»»

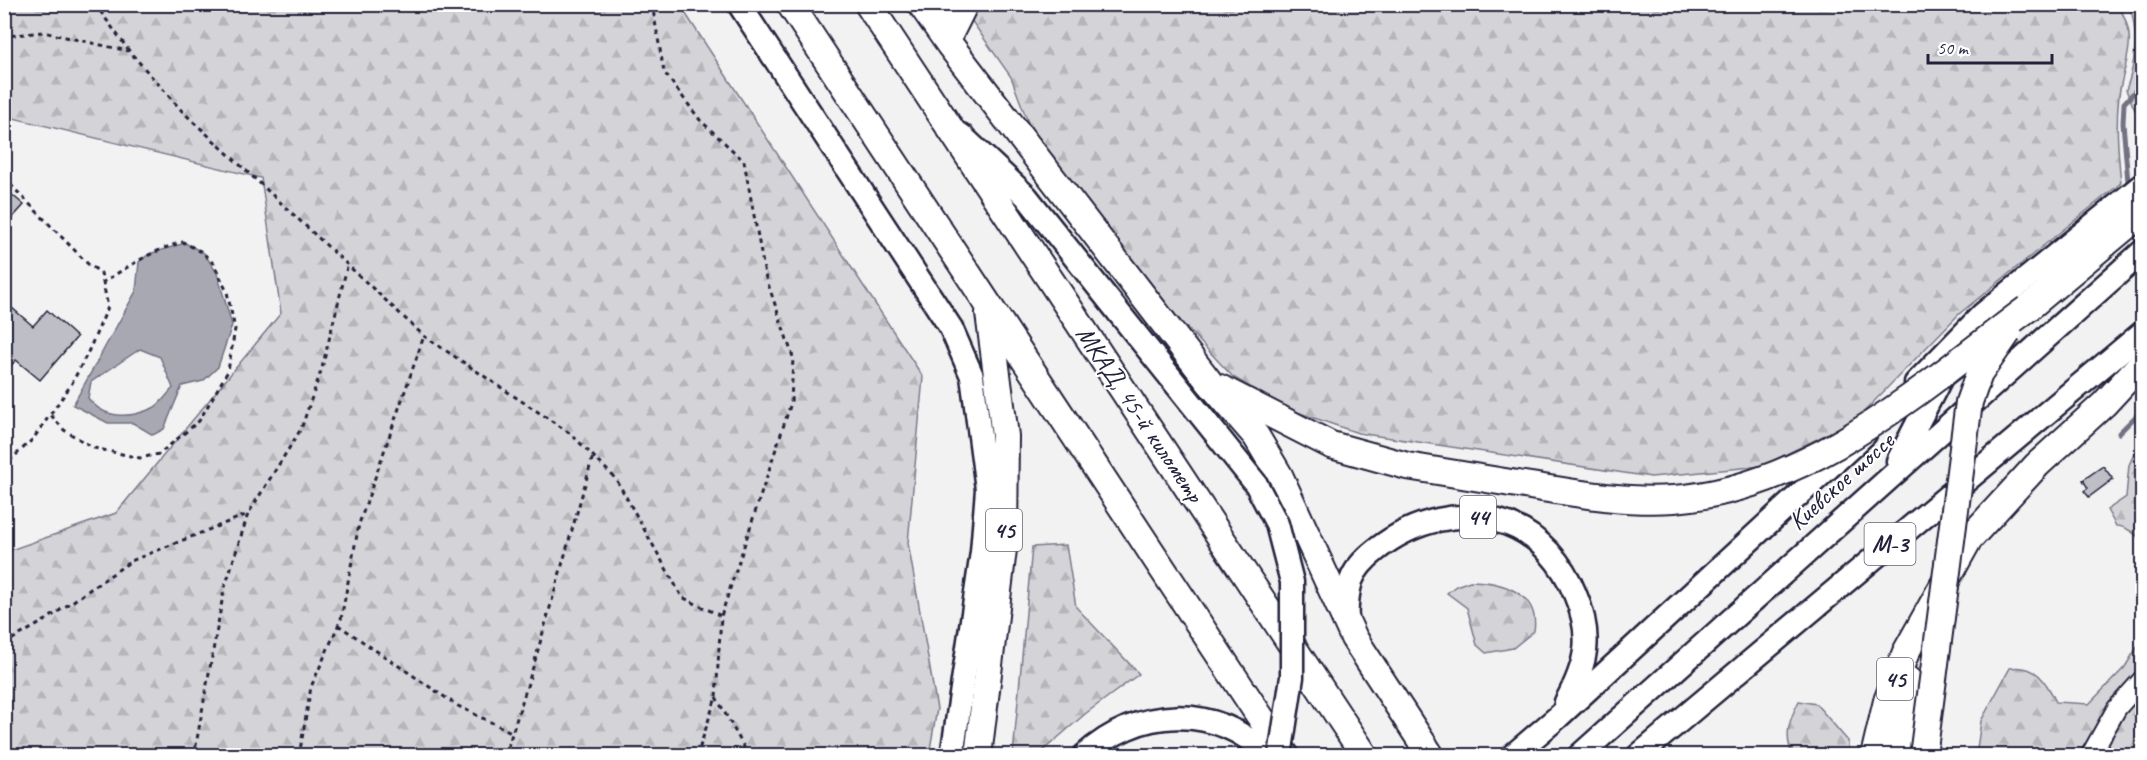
<svg xmlns="http://www.w3.org/2000/svg" width="2147" height="760" viewBox="0 0 2147 760" font-family="Caveat,sans-serif">
<style>
.forest{fill:url(#forest-firs);stroke:#7a7a8a;stroke-width:1.5}
.wetland{fill:url(#wetland-marsh);stroke:#7a7a8a;stroke-width:1.5}
.water{fill:#a8a8b2;stroke:#727282;stroke-width:1.5;fill-rule:evenodd}
.lines{fill:none;stroke-linecap:round;stroke-linejoin:round}
.stream{stroke:#727282;stroke-width:5}
.building{fill:#bebec6;stroke:#22223b;stroke-width:1.5}
.minor-casing{stroke:#22223b;stroke-width:22}
.major-casing{stroke:#22223b;stroke-width:27}
.highway-casing{stroke:#22223b;stroke-width:30}
.path{stroke:#22223b;stroke-width:3;stroke-dasharray:4.5 4.5;stroke-linecap:butt}
.minor{stroke:#fff;stroke-width:18}
.major{stroke:#fff;stroke-width:22}
.highway{stroke:#fff;stroke-width:26}
.major-bridge-casing{stroke:#22223b;stroke-width:27;stroke-linecap:butt}
.highway-bridge-casing{stroke:#22223b;stroke-width:30;stroke-linecap:butt}
.major-bridge{stroke:#fff;stroke-width:22}
.highway-bridge{stroke:#fff;stroke-width:26}
.labels{text-anchor:middle;dominant-baseline:central;stroke-width:4.5;stroke-linejoin:round;paint-order:stroke}
.shield{fill:#fff;stroke:#646476;stroke-width:1.5}
.shield-label{font-size:24px;font-weight:bold;fill:#22223b}
.street-label{font-size:26px;fill:#22223b;stroke:#fff}
</style>
<defs>
<pattern id="forest-firs" width="22" height="20" patternUnits="userSpaceOnUse" patternTransform="scale(1.5)"><rect width="22" height="20" fill="#d3d3d8"/><path d="M5 1l3.5 6h-7zM16 11l3.5 6h-7z" fill="#b5b5ba"/></pattern>
<pattern id="wetland-marsh" width="20" height="14" patternUnits="userSpaceOnUse" patternTransform="scale(1.5)"><rect width="20" height="14" fill="#d3d3d8"/><path d="M1 5h8M5 5V1M11 12h8M15 12V8" fill="none" stroke="#b5b5ba"/></pattern>
</defs>
<rect width="100%" height="100%" fill="#f2f2f3"/>
<filter id="ink" filterUnits="userSpaceOnUse"><feTurbulence type="fractalNoise" baseFrequency=".0167" numOctaves="2"/><feDisplacementMap in="SourceGraphic" scale="12" xChannelSelector="R" yChannelSelector="G"/><feConvolveMatrix kernelMatrix="1 2 1 2 8 2 1 2 1" color-interpolation-filters="sRGB"/></filter>
<g filter="url(#ink)">
<path class="forest" d="M5,4L680,5L923,377L908,543L937,709L929,755H5V552L116,513L281,313L261,178L5,116Z
M953,5H2118C2138,38 2127,55 2120,89C2115,118 2118,153 2121,183L1959,314L1856,420L1762,466L1651,477L1358,433L1288,409L1233,377L1176,316L1032,133L1011,77L969,17Z
M2142,451V543C2139,535 2125,526 2116,526L2107,510L2126,497L2129,465L2135,452Z
M1066,545L1076,607L1139,674L1085,714L1038,755H1013L1032,547Z
M1470,581C1501,581 1540,593 1534,631L1513,648L1486,653L1477,645L1467,608L1447,593L1456,586Z
M2142,639V755L1976,756L1981,721L2010,668C2036,664 2046,681 2056,702L2089,704L2125,667Z
M1799,701L1816,704L1848,741V755H1793C1783,736 1790,718 1799,701Z"/>
<path class="wetland" d="M2129,5H2142V104L2135,110L2126,90C2136,63 2139,31 2129,5Z"/>
<path class="water" d="M185,243L204,253L217,273L232,325L218,367L203,381L182,386L164,429L153,435L133,423H108L73,405L136,291L139,262L149,254ZM140,349L160,357L173,388C167,394 160,405 153,408C129,419 104,419 88,398L91,382Z"/>
<g class="lines">
<path class="stream" d="M2125,188L2128,182L2123,123L2124,103L2142,84
M2119,433L2142,410"/>
</g>
<path class="building" d="M4,188L24,205L4,227Z
M4,301L33,326L47,310L77,337L40,380L16,360L4,373Z
M2103,466L2113,479L2089,497L2084,491L2088,488L2083,480Z"/>
<g class="lines">
<defs>
<path id="minor" d="M932,21L967,8L949,44
M2090,756L2117,708L2142,680"/>
<path id="major" d="M739,4L951,328L972,376L987,489L982,552L952,756
M961,135L1026,196L1119,313
M1916,383L1983,314L2142,185
M1898,461L1945,370
M1347,621C1346,607 1347,595 1351,581C1355,569 1367,557 1376,550C1414,520 1462,508 1508,524C1540,536 1563,564 1575,594C1593,636 1587,664 1566,702
M1084,756C1137,707 1215,702 1269,756
M1512,756L1558,717L1865,434
M1579,756L2142,252
M1638,756L2142,333"/>
<path id="highway" d="M790,4L1286,756
M868,4L1365,756
M921,4L949,44L1210,383L1256,436L1279,475L1354,638L1431,756
M2027,309L2142,213
M1220,388L1331,445L1407,466L1511,483
M978,756L1004,541L1005,436L989,313
M1874,756L1887,701L1906,652L1969,539L2037,465L2104,404L2142,363
M1897,756L1908,680"/>
</defs>
<use href="#minor" class="minor-casing"/>
<use href="#major" class="major-casing"/>
<use href="#highway" class="highway-casing"/>
<path class="path" d="M95,4L130,52L182,111L424,336L571,434L616,479L682,597L721,616
M652,4L664,72L700,120L744,161L765,275L793,357L791,403L721,616L716,697L697,756
M4,32L8,36L43,32L128,51
M4,178L88,264L101,273L108,307L89,350L71,385L33,439L4,466
M51,415L64,430L94,448L140,458L159,454L199,421L228,371L235,329L227,292L214,264L202,252L183,242C152,250 130,266 103,282
M338,625L458,706L511,732
M4,644L46,620L131,561L248,514
M716,697L749,756
M194,756L224,590L248,514L301,429L322,368L347,267
M299,756L311,687L341,619L359,524L424,336
M505,756L534,664L593,456"/>
<use href="#minor" class="minor"/>
<use href="#major" class="major"/>
<use href="#highway" class="highway"/>
<defs>
<path id="major-bridge" d="M1119,313L1256,484L1277,524L1292,582V677L1280,756"/>
<path id="highway-bridge" d="M1511,483C1564,491 1620,503 1674,499C1813,488 1921,388 2027,309
M1923,756L1969,402L1979,374L2008,332"/>
</defs>
<use href="#major-bridge" class="major-bridge-casing"/>
<use href="#highway-bridge" class="highway-bridge-casing"/>
<use href="#major-bridge" class="major-bridge"/>
<use href="#highway-bridge" class="highway-bridge"/>
</g>
</g>
<g class="labels">
<g class="shield">
<rect x="1460" y="496" width="36" height="42" rx="4.5"/>
<rect x="986" y="509" width="36" height="42" rx="4.5"/>
<rect x="1864.5" y="523" width="51" height="42" rx="4.5"/>
<rect x="1877" y="658" width="36" height="42" rx="4.5"/>
</g>
<g class="shield-label">
<text x="1478" y="517">44</text>
<text x="1004" y="530">45</text>
<text x="1890" y="544">М-3</text>
<text x="1895" y="679">45</text>
</g>
<g class="street-label">
<text transform="translate(1140 414) rotate(56)">МКАД, 45-й километр</text>
<text transform="translate(1841 481) rotate(-42)">Киевское шоссе</text>
</g>
</g>
<rect width="2147" height="760" fill="none" stroke="#fff" stroke-width="24"/>
<rect x="12" y="12" width="2123" height="736" fill="none" stroke="#22223b" stroke-width="2" filter="url(#ink)"/>
<path d="M1928 54v9h124v-9" fill="none" stroke="#22223b" stroke-width="3"/>
<text x="1937" y="54" font-size="18" fill="#22223b" stroke="#ffffff" stroke-width="4.5" paint-order="stroke">50 m</text>
</svg>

««

Exercise requirements: Search the records for the word "firs". Copy every line that has it.

Expected answer:
.forest{fill:url(#forest-firs);stroke:#7a7a8a;stroke-width:1.5}
<pattern id="forest-firs" width="22" height="20" patternUnits="userSpaceOnUse" patternTransform="scale(1.5)"><rect width="22" height="20" fill="#d3d3d8"/><path d="M5 1l3.5 6h-7zM16 11l3.5 6h-7z" fill="#b5b5ba"/></pattern>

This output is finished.